[Extracted data entries]
╭──
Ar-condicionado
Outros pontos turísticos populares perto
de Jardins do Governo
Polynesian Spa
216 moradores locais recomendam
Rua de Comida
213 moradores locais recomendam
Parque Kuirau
╰──
Working from the entries above, filter out every line that lacks "recomendam" and copy what remains.

## [Exercise solution]
216 moradores locais recomendam
213 moradores locais recomendam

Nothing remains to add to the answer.